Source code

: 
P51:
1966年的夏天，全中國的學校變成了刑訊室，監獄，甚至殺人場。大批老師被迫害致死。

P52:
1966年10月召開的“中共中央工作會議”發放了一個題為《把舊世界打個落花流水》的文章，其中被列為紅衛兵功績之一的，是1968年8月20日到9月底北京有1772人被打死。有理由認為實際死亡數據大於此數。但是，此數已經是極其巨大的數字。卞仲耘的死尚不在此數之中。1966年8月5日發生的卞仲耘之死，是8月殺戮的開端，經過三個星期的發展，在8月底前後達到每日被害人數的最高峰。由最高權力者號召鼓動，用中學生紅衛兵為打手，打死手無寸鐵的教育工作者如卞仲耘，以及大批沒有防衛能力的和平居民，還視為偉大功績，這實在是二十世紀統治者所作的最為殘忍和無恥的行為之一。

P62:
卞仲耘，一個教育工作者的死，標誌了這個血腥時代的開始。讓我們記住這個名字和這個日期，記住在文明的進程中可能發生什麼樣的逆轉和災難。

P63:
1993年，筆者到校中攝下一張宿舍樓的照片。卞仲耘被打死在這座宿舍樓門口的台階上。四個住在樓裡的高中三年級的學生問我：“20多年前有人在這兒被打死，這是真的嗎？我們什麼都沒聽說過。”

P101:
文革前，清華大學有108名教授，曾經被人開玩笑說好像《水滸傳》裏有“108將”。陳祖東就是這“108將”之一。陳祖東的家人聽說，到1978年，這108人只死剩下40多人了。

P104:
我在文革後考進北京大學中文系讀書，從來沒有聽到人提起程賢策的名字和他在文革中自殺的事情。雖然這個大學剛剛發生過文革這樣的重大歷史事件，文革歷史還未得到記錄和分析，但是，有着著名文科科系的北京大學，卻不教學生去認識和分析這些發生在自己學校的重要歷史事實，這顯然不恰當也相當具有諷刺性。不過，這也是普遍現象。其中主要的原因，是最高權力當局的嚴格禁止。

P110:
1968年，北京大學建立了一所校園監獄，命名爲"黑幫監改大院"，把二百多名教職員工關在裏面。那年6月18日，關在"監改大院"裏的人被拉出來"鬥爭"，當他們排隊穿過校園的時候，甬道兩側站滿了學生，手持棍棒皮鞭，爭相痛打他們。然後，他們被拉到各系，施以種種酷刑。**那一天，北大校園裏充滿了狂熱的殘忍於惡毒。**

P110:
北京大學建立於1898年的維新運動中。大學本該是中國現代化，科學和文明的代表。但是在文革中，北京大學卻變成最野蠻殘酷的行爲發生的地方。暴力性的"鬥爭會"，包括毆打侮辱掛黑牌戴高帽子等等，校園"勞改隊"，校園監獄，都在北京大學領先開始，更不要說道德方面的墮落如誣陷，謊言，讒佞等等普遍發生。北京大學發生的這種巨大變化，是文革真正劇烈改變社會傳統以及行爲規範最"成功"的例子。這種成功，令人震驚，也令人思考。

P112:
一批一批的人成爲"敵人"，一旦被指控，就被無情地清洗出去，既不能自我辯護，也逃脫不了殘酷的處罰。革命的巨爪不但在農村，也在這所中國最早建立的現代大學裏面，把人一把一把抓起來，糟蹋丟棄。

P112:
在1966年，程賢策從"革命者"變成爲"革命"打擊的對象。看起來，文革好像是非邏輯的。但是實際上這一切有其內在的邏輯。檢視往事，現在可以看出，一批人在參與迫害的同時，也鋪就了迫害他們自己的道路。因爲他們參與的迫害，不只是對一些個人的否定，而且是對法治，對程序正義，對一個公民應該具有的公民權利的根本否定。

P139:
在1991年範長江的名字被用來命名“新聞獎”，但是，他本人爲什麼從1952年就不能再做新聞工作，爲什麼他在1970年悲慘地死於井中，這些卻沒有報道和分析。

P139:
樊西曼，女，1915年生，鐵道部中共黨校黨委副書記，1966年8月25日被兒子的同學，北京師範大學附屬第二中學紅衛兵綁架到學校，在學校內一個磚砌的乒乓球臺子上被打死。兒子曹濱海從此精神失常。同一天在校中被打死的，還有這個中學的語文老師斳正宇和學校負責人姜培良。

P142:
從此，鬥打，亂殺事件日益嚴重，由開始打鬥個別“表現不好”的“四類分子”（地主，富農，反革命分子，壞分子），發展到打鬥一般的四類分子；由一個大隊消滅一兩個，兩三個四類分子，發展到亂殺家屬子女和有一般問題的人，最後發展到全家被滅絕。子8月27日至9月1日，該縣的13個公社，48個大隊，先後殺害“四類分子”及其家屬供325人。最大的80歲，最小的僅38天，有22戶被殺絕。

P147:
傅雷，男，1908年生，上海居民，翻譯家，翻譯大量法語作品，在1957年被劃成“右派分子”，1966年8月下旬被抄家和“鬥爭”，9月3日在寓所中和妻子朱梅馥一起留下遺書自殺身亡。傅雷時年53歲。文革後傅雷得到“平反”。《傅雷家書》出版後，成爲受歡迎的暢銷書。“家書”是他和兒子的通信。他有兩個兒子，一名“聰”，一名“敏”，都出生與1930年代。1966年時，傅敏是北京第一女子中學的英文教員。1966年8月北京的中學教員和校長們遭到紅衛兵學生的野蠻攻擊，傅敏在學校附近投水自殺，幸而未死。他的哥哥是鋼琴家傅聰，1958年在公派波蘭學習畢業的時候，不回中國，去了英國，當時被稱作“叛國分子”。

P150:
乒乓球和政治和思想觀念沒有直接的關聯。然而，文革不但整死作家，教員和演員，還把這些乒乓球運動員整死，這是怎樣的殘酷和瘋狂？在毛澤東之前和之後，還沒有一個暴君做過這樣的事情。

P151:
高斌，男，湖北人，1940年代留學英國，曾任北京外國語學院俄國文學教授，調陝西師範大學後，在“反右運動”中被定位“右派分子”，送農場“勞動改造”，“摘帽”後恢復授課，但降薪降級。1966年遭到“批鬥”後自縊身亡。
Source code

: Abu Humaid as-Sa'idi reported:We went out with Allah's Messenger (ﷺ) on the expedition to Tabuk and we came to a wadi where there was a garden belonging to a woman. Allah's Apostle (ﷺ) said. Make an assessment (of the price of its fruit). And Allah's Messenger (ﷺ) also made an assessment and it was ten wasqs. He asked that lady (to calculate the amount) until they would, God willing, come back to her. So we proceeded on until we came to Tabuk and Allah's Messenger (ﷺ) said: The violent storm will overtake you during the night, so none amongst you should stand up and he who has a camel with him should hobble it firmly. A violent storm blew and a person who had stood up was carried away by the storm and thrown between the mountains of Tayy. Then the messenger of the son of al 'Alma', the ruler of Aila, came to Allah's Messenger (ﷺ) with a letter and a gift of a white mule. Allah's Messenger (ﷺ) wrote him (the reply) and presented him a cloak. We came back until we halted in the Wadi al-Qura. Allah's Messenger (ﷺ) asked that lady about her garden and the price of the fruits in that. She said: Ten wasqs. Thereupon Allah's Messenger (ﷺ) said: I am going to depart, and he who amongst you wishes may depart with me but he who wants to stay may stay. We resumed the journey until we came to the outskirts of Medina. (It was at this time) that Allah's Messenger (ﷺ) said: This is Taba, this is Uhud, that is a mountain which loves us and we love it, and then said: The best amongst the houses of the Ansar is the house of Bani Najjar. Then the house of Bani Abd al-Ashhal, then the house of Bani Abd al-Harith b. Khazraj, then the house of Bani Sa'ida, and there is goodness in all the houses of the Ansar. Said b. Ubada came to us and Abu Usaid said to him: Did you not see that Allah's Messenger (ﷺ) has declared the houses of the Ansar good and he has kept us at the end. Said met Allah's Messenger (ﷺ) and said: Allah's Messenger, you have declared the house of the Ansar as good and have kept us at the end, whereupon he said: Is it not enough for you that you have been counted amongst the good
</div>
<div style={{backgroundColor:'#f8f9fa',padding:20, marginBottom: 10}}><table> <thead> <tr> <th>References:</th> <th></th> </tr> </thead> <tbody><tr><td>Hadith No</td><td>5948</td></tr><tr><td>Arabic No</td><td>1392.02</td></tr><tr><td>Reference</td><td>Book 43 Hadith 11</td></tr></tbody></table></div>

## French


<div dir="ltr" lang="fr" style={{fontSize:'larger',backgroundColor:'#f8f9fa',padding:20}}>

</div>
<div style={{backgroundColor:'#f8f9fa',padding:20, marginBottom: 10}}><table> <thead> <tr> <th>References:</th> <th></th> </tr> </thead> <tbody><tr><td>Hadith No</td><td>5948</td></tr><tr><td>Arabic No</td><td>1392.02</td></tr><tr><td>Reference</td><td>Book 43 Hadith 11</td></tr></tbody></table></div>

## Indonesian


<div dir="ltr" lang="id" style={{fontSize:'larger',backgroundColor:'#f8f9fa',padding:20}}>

- **WHAT YOU ARE ASKED TO DO**: How many lines in the rows above contain the string "lang"? Case counts. Reply with the number only.

- **EXERCISE RESPONSE**: 2